TASK TO COMPLETE ▸
From the entries below, return every line that includes the word "Bereitstellung".

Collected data
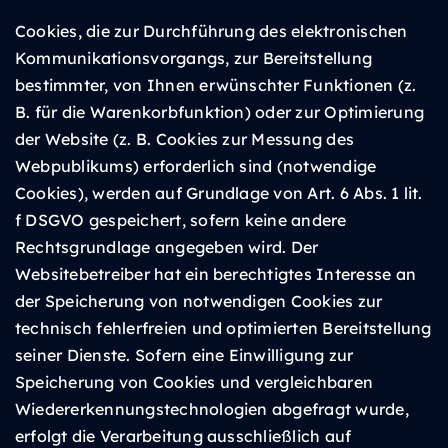
Cookies, die zur Durchführung des elektronischen
Kommunikationsvorgangs, zur Bereitstellung
bestimmter, von Ihnen erwünschter Funktionen (z.
B. für die Warenkorbfunktion) oder zur Optimierung
der Website (z. B. Cookies zur Messung des
Webpublikums) erforderlich sind (notwendige
Cookies), werden auf Grundlage von Art. 6 Abs. 1 lit.
f DSGVO gespeichert, sofern keine andere
Rechtsgrundlage angegeben wird. Der
Websitebetreiber hat ein berechtigtes Interesse an
der Speicherung von notwendigen Cookies zur
technisch fehlerfreien und optimierten Bereitstellung
seiner Dienste. Sofern eine Einwilligung zur
Speicherung von Cookies und vergleichbaren
Wiedererkennungstechnologien abgefragt wurde,
erfolgt die Verarbeitung ausschließlich auf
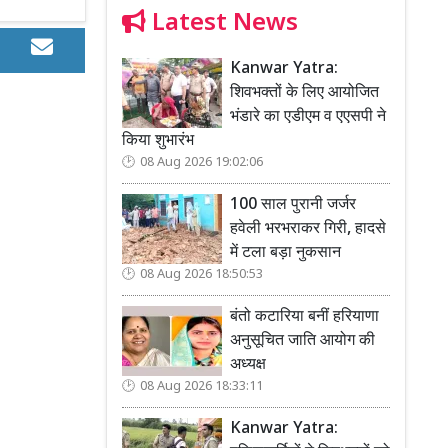
Latest News
Kanwar Yatra:
शिवभक्तों के लिए आयोजित
भंडारे का एडीएम व एएसपी ने
किया शुभारंभ
08 Aug 2026 19:02:06
100 साल पुरानी जर्जर
हवेली भरभराकर गिरी, हादसे
में टला बड़ा नुकसान
08 Aug 2026 18:50:53
बंतो कटारिया बनीं हरियाणा
अनुसूचित जाति आयोग की
अध्यक्ष
08 Aug 2026 18:33:11
Kanwar Yatra:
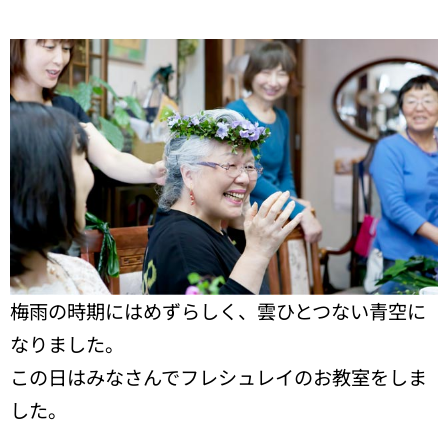
梅雨の時期にはめずらしく、雲ひとつない青空に
なりました。
この日はみなさんでフレシュレイのお教室をしま
した。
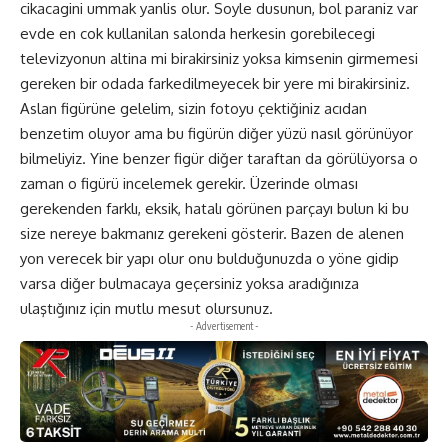
cikacagini ummak yanlis olur. Soyle dusunun, bol paraniz var
evde en cok kullanilan salonda herkesin gorebilecegi
televizyonun altina mi birakirsiniz yoksa kimsenin girmemesi
gereken bir odada farkedilmeyecek bir yere mi birakirsiniz.
Aslan figürüne gelelim, sizin fotoyu çektiğiniz acıdan
benzetim oluyor ama bu figürün diğer yüzü nasıl görünüyor
bilmeliyiz. Yine benzer figür diğer taraftan da görülüyorsa o
zaman o figürü incelemek gerekir. Üzerinde olması
gerekenden farklı, eksik, hatalı görünen parçayı bulun ki bu
size nereye bakmanız gerekeni gösterir. Bazen de alenen
yon verecek bir yapı olur onu bulduğunuzda o yöne gidip
varsa diğer bulmacaya geçersiniz yoksa aradığınıza
ulaştığınız için mutlu mesut olursunuz.
- Advertisement -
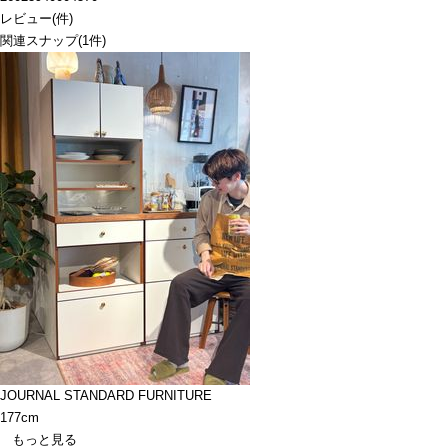
レビュー
(
件)
関連スナップ
(1件)
JOURNAL STANDARD FURNITURE
177cm
もっと見る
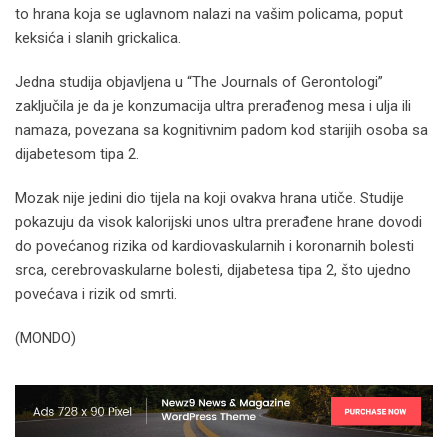
to hrana koja se uglavnom nalazi na vašim policama, poput
keksića i slanih grickalica.
Jedna studija objavljena u “The Journals of Gerontologi”
zaključila je da je konzumacija ultra prerađenog mesa i ulja ili
namaza, povezana sa kognitivnim padom kod starijih osoba sa
dijabetesom tipa 2.
Mozak nije jedini dio tijela na koji ovakva hrana utiče. Studije
pokazuju da visok kalorijski unos ultra prerađene hrane dovodi
do povećanog rizika od kardiovaskularnih i koronarnih bolesti
srca, cerebrovaskularne bolesti, dijabetesa tipa 2, što ujedno
povećava i rizik od smrti.
(MONDO)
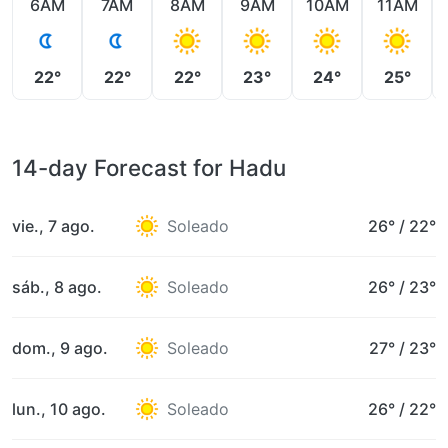
6AM
7AM
8AM
9AM
10AM
11AM
22°
22°
22°
23°
24°
25°
14-day Forecast for Hadu
vie., 7 ago.
Soleado
26°
/
22°
sáb., 8 ago.
Soleado
26°
/
23°
dom., 9 ago.
Soleado
27°
/
23°
lun., 10 ago.
Soleado
26°
/
22°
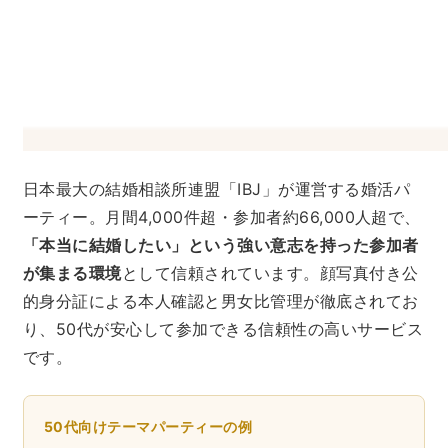
日本最大の結婚相談所連盟「IBJ」が運営する婚活パ
ーティー。月間4,000件超・参加者約66,000人超で、
「本当に結婚したい」という強い意志を持った参加者
が集まる環境
として信頼されています。顔写真付き公
的身分証による本人確認と男女比管理が徹底されてお
り、50代が安心して参加できる信頼性の高いサービス
です。
50代向けテーマパーティーの例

ANSWER SECTION ▸
Kommunikationsvorgangs, zur Bereitstellung
technisch fehlerfreien und optimierten Bereitstellung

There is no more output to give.